Archive for the ‘VMworld’ Category
I’ve heard some grumbling about the long lines popping up at VMworld with folks blaming the new first-come format for admission into the various sessions. A few folks have asked me my take on it – here’s what I’ve got:
- Yes, the lines are long but they seem to move fast. Whether that’s because people are bailing out or because the staff here is efficiently moving people into session rooms as they open up I don’t know. I suspect a bit of both.
- I anticipate lines getting shorter over the next few days as the Solutions Exchange opens up a ton of space and activities for VMworld participants.
- As people get a feel for the flow of the event, things will start moving along better. Rather than jam-packing as many sessions into their schedule, people will start to balance vendor time on the Solution Exchange floor, Hands-On Labs, and other activities.
What has your experience been so far? Any suggestions for improving the VMworld experience? I’d love to hear your ideas in the comments!
Way back in the day (we’re talking way back in high school here) I worked my summers away at a Six Flags park in Western New York. Every fall the park hosted an International Food Festival. Let me tell you – the perogies, sausage and gyro’s slid down like nobody’s business. But the real prize was the Italian bakery’s cannoli’s. The 5 or so folks that shared an office with me decided we should track our cannoli consumption. We did (like you do a drug or spin up VM’s just cause you can) something like 126 cannoli’s in one weekend. We called it the Cannoli Count – kept a tally o a whiteboard in the office. Sickening, right? So, what does this have to do with virtualization, you ask. Well, not much really, but here is where I am going with it. T-shirts are handed out like nobody’s business at VMworld, and they accumulate like a pack-rat’s pile of newspapers in my dresser drawers (I still have a high-school wrestling t-shirt that dates back to 1994 in the rotation). My VMware Widow wife hates them, so I figure I’ll see how many more I can collect this week. With two already in my hands after VMworld check-in, enter the:
Josh’s VMworld T-Shirt Count
I’ll keep the running tally going throughout VMworld – let’s see where this ends up (besides me cleaning out my dresser to avoid sleeping on the couch when I get home).

ENTRIES SHOWN
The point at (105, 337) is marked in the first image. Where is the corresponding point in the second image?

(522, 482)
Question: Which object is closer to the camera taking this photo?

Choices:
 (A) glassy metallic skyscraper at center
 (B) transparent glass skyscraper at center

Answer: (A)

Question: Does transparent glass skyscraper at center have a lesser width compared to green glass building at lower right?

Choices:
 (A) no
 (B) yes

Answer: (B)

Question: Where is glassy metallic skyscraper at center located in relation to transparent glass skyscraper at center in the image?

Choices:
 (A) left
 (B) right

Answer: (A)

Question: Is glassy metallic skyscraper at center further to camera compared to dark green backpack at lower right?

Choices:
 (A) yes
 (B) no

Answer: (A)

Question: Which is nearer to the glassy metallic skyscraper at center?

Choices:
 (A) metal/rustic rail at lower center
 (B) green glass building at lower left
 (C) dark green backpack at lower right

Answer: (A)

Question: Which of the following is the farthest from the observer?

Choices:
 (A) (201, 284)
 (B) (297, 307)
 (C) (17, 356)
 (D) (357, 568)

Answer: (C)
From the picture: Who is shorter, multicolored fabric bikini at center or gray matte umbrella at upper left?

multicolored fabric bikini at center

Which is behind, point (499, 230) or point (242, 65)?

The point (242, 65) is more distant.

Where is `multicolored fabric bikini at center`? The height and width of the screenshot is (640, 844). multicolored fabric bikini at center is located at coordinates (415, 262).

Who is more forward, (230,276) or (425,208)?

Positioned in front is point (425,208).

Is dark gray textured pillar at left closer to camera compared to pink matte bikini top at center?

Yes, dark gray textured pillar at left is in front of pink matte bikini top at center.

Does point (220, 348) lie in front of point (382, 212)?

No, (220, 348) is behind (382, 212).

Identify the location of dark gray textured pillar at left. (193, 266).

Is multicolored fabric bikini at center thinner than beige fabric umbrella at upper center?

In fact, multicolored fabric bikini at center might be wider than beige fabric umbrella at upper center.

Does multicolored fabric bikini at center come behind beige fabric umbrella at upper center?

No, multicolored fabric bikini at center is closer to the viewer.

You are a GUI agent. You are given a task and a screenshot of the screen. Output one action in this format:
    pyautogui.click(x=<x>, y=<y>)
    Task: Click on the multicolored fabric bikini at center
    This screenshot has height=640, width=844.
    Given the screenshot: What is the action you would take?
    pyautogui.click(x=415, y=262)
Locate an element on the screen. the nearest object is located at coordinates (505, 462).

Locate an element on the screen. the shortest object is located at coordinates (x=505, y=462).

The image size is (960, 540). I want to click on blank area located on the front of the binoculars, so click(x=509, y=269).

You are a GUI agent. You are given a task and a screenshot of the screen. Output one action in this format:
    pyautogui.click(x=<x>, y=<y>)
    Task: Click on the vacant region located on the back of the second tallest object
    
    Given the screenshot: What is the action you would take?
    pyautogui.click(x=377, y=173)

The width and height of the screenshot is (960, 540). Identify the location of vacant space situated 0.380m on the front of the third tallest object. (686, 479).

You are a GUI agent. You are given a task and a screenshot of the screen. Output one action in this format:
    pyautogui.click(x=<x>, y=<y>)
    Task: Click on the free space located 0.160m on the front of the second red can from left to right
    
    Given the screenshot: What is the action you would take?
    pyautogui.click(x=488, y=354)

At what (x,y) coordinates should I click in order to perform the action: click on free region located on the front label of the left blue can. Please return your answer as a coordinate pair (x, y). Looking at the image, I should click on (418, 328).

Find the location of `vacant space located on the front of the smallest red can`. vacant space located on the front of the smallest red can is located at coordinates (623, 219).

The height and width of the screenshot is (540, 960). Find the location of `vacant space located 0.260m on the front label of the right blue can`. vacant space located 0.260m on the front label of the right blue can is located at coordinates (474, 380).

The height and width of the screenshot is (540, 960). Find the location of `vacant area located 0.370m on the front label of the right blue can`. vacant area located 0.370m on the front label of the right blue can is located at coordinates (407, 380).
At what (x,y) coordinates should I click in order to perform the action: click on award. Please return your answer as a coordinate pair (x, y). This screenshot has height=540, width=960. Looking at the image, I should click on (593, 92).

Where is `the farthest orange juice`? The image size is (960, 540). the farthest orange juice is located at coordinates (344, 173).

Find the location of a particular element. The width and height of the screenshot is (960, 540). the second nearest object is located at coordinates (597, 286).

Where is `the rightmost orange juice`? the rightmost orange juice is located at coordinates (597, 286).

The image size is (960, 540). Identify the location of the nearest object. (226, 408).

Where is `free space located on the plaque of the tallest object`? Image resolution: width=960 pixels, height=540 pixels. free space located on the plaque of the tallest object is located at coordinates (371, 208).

SET TASKS
(A) According to the VMworld post, how many T-shirts did the writer already have after VMworld check-in?
(B) Copy the passage of the VMworld post starting at "Archive for the" and ending at "for VMworld participants.".
(C) Proceed with the VMworld post from the point where it stops.

THE REPLIES
(A) Two.

(B)
Archive for the ‘VMworld’ Category
I’ve heard some grumbling about the long lines popping up at VMworld with folks blaming the new first-come format for admission into the various sessions. A few folks have asked me my take on it – here’s what I’ve got:
- Yes, the lines are long but they seem to move fast. Whether that’s because people are bailing out or because the staff here is efficiently moving people into session rooms as they open up I don’t know. I suspect a bit of both.
- I anticipate lines getting shorter over the next few days as the Solutions Exchange opens up a ton of space and activities for VMworld participants.

(C)
I was fortunate enough to be offered a sneak peak at the VMworld 2010 Hands-on Labs setup this morning, and let me tell you – I am impressed. A lot of hard work has gone into planning, architecting and deploying the Labs environment, promising to make it the most user-friendly VMworld Labs setup yet. Here is what you need to know:
Location: The Labs will be held at Moscone West, on the corner of 5th & Howard St. This is a change from last year.
Format: There will be two types of hands-on labs – instructor led (they’re calling these Advanced Lab Tutorials) and self-paced.
- The instructor labs are more of a tutorial for those who want to be walked through the lab manual by a subject matter expert in an open discussion format. The Advanced Lab Tutorial sessions support 250 seats. The Advanced Lab Tutorials will be useful for preparing for the associated self-paced labs. Take the Advanced Lab Tutorial first, then head downstairs to the Self-Paced lab.
- The self paced labs are designed with a ton of flexibility, allowing you to choose what and when you work through the material. For an overview of the Lab topics, check out the VMworld 2010 Program Guide.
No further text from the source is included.